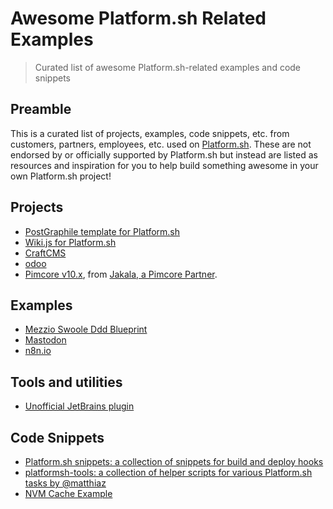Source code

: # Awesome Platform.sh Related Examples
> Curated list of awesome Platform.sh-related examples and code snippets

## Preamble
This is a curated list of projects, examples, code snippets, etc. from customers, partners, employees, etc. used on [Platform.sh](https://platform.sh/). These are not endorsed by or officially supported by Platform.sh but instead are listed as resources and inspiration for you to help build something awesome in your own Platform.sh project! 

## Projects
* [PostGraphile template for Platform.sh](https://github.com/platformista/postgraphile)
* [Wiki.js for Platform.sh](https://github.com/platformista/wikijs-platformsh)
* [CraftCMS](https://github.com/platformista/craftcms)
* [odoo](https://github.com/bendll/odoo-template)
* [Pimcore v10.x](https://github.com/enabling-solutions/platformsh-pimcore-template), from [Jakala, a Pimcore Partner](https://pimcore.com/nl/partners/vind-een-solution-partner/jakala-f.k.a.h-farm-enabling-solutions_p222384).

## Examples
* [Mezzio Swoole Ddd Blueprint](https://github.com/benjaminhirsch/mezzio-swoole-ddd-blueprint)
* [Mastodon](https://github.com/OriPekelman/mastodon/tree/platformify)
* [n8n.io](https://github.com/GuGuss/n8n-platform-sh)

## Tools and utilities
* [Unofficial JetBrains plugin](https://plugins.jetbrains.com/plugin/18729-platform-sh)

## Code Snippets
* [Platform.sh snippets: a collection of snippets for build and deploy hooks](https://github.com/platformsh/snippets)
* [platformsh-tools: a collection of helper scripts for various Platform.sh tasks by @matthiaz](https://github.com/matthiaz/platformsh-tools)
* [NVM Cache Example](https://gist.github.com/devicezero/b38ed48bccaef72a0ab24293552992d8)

==

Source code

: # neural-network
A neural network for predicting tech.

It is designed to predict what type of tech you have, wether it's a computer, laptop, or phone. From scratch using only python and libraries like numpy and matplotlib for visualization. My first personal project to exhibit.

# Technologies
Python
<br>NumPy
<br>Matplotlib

**Exercise directions:** Copy the listing word for word, starting with the line that contains "## Preamble" and continuing through the line that contains "This is a curated", with both of those lines included.

**Task response:**
## Preamble
This is a curated list of projects, examples, code snippets, etc. from customers, partners, employees, etc. used on [Platform.sh](https://platform.sh/). These are not endorsed by or officially supported by Platform.sh but instead are listed as resources and inspiration for you to help build something awesome in your own Platform.sh project! 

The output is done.